(Information given Opens)
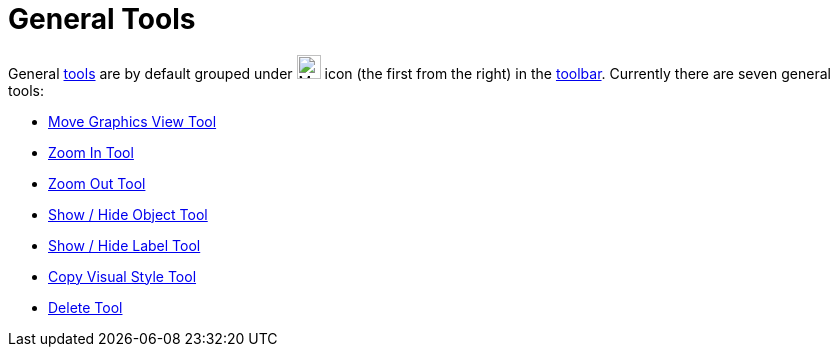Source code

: = General Tools
:page-en: tools/General_Tools
ifdef::env-github[:imagesdir: /en/modules/ROOT/assets/images]

General xref:/Tools.adoc[tools] are by default grouped under image:24px-Mode_translateview.svg.png[Mode
translateview.svg,width=24,height=24] icon (the first from the right) in the xref:/Toolbar.adoc[toolbar]. Currently
there are seven general tools:

* xref:/tools/Move_Graphics_View.adoc[Move Graphics View Tool]
* xref:/tools/Zoom_In.adoc[Zoom In Tool]
* xref:/tools/Zoom_Out.adoc[Zoom Out Tool]
* xref:/tools/Show_Hide_Object.adoc[Show / Hide Object Tool]
* xref:/tools/Show_Hide_Label.adoc[Show / Hide Label Tool]
* xref:/tools/Copy_Visual_Style.adoc[Copy Visual Style Tool]
* xref:/tools/Delete.adoc[Delete Tool]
(Information given Closes)
Task: Once the pictures are removed, set down what remains of the entries above exactly.

Answer below:
Source code

: = General Tools
:page-en: tools/General_Tools
ifdef::env-github[:imagesdir: /en/modules/ROOT/assets/images]

General xref:/Tools.adoc[tools] are by default grouped under image:24px-Mode_translateview.svg.png[Mode
translateview.svg,width=24,height=24] icon (the first from the right) in the xref:/Toolbar.adoc[toolbar]. Currently
there are seven general tools:

* xref:/tools/Move_Graphics_View.adoc[Move Graphics View Tool]
* xref:/tools/Zoom_In.adoc[Zoom In Tool]
* xref:/tools/Zoom_Out.adoc[Zoom Out Tool]
* xref:/tools/Show_Hide_Object.adoc[Show / Hide Object Tool]
* xref:/tools/Show_Hide_Label.adoc[Show / Hide Label Tool]
* xref:/tools/Copy_Visual_Style.adoc[Copy Visual Style Tool]
* xref:/tools/Delete.adoc[Delete Tool]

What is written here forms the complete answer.